Дмитрий Бак в финале эссе о поэзии Марии Ватутиной, опубликованном в журнале «Октябрь» в 2010 г., делает осторожное предположение: «Обилие напечатанных стихов, выдержанных в единой стилистике, как правило, свидетельствует об одном из двух возможных сценариев дальнейшего развития поэта. Либо замыкание в „своей“ тематике и стилистике, либо прорыв к новым горизонтам смысла. Мне кажется, в случае Марии Ватутиной второй сценарий вполне возможен, тем более что опасность победы первого сценария подступила вплотную». На тот момент наиболее заметной книгой Ватутиной была «Девочка наша», где проходные лирические байки чередовались с чудесами, которые всё-таки случаются:
Времени нет вообще
Время плавает черным семенем
В бабушкином борще
Она строгая фартук трогая
Ешь говорит расти
А я маленькая одинокая
Ложку сжала в горсти
Не хочу его это варево
Много мне а она
Над душою стоит как зарево
Ешь говорит до дна
Ешь и учись тоже будешь женщиной
Маленький мой мятеж
Подавляет лихой затрещиной
Не выйдешь пока не съешь
Над борщом наклонюсь для верности
Низко и мне видны
Жировые круги поверхности
Ужасы глубины
Водить экскурсии в бездну — популярный жанр современной поэзии
Качественная неоднородность «Девочки нашей» — признак метаморфоз, революций в поэтике автора.

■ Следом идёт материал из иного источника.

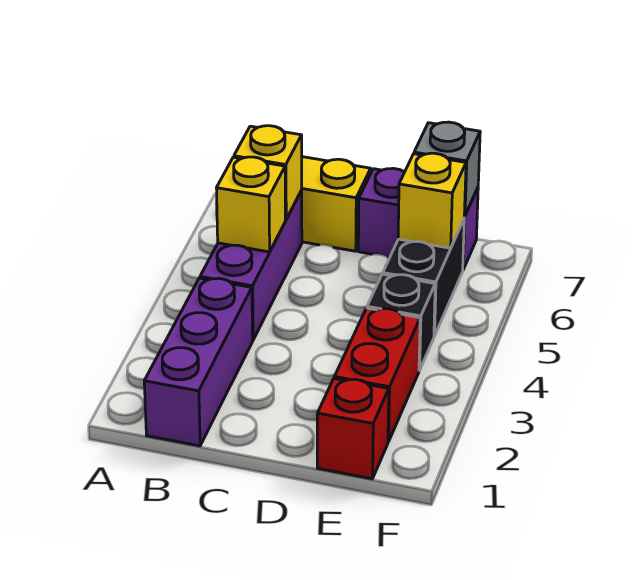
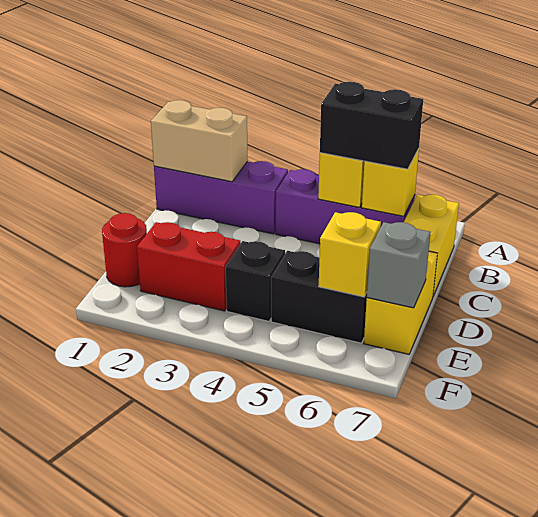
none -> tan 1x2 brick [151,100,248,182]
none -> black 1x2 brick [320,82,423,169]
purple 1x2 brick [358,168,478,269] -> yellow 1x2 brick [364,251,437,354]
red 1x1 brick [317,378,389,479] -> red 1x1 round brick [102,213,147,287]

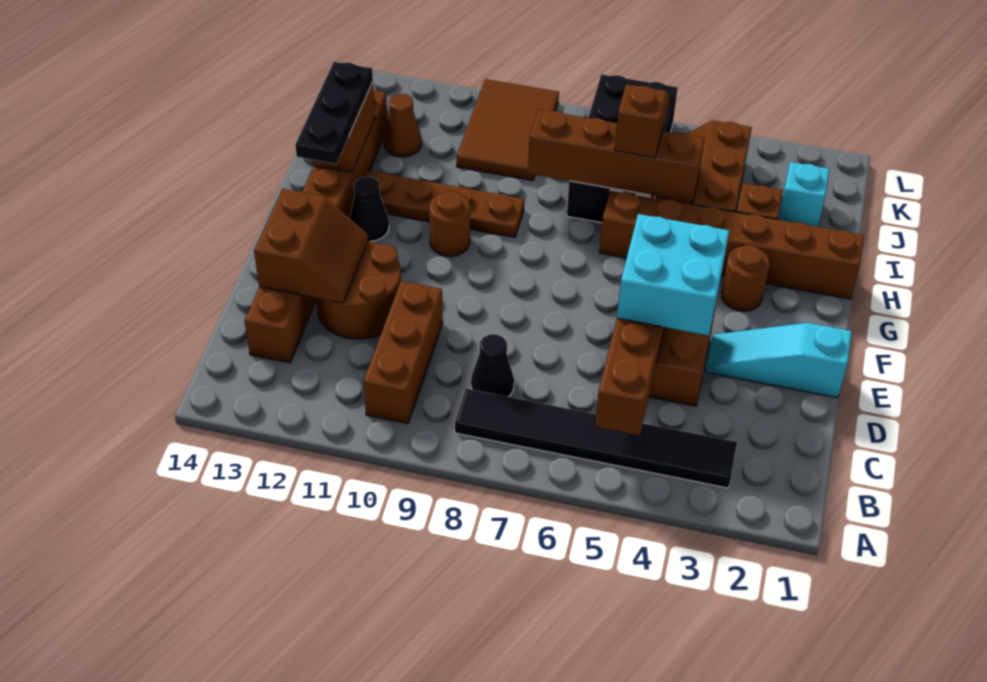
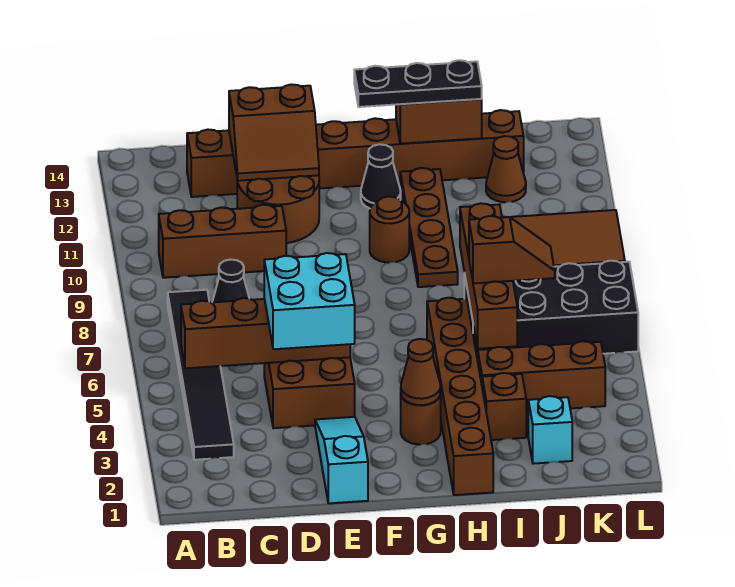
none -> brown 1x1 cone [401,339,441,405]

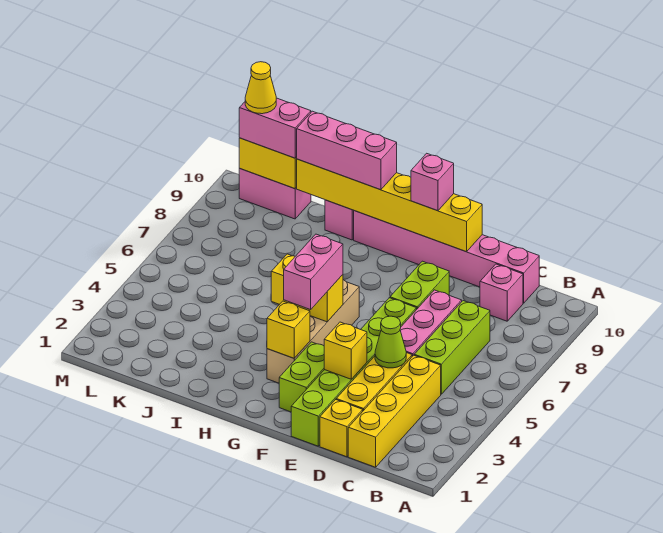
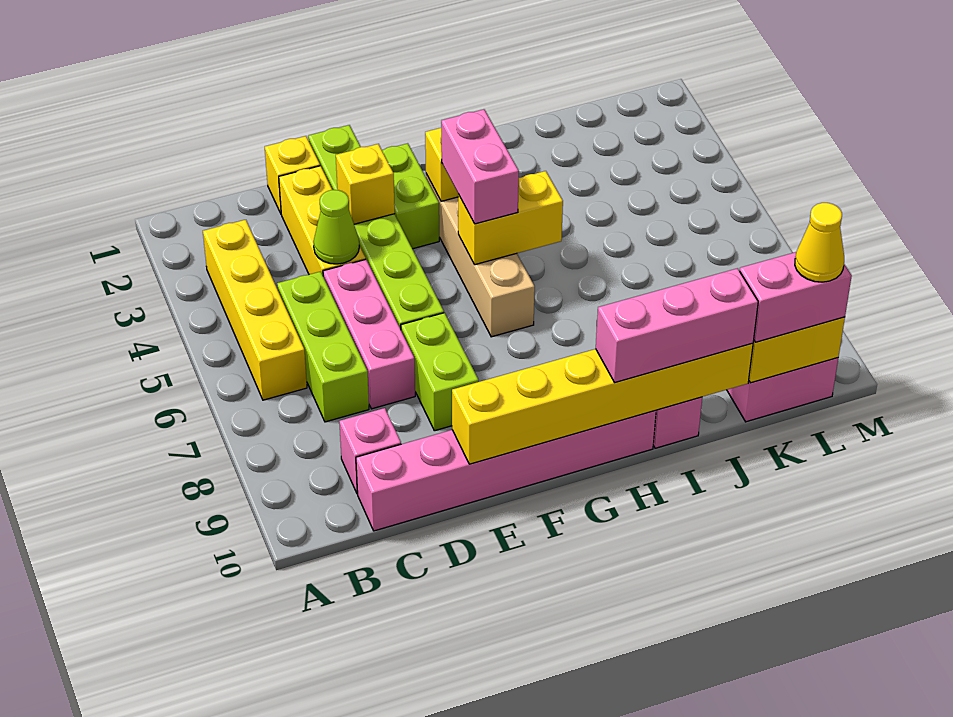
yellow 1x4 brick [348,355,441,467] -> yellow 1x4 brick moved to [203,220,307,400]
pink 1x1 brick [411,153,454,211] -> none

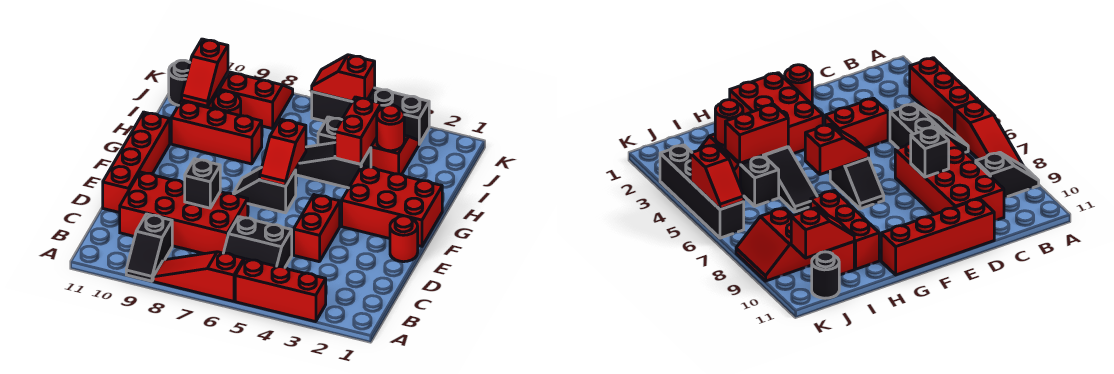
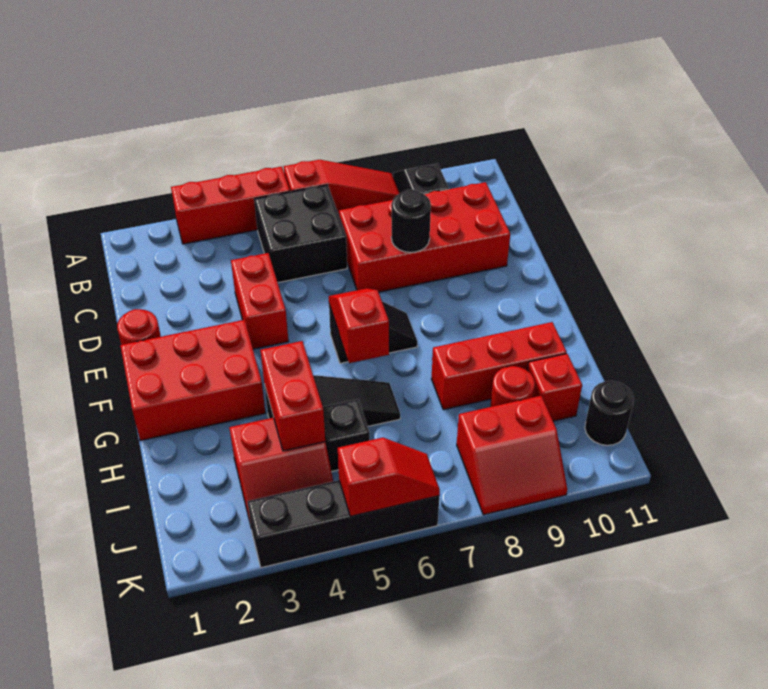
black 2x2 slope [224,217,292,267] -> black 2x2 brick [254,185,347,283]
black 1x1 brick [185,159,220,208] -> black 1x1 round brick [391,190,431,252]
red 1x4 brick [103,112,170,213] -> none
red 1x1 round brick [377,105,404,151] -> none
red 1x2 slope [182,39,228,106] -> none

Гладенькие, усреднённые сборники вроде «Цепи событий» или последовавшего за ней «Неба в алмазах» рождаются, как правило, в уютном, консервативном мирке. В дыму выдуманного противостояния «молодых экспериментаторов» и «живых классиков» скрывается явление куда более значительное — рыхлая всепроникающая безвредность. Которая разучилась проигрывать и с лёгкостью берёт любые премии. Водить экскурсии в бездну — популярный жанр современной поэзии. Но, как и всякая экскурсия, эта — мероприятие безопасное, продуманное в мелочах. Посмотрите налево, посмотрите направо, возьмите сувенир.
А вот зашвырнуть читателя в бездну голым и беспомощным — задачка для «Времени поэтов». Но оно, кажется, ещё не наступило.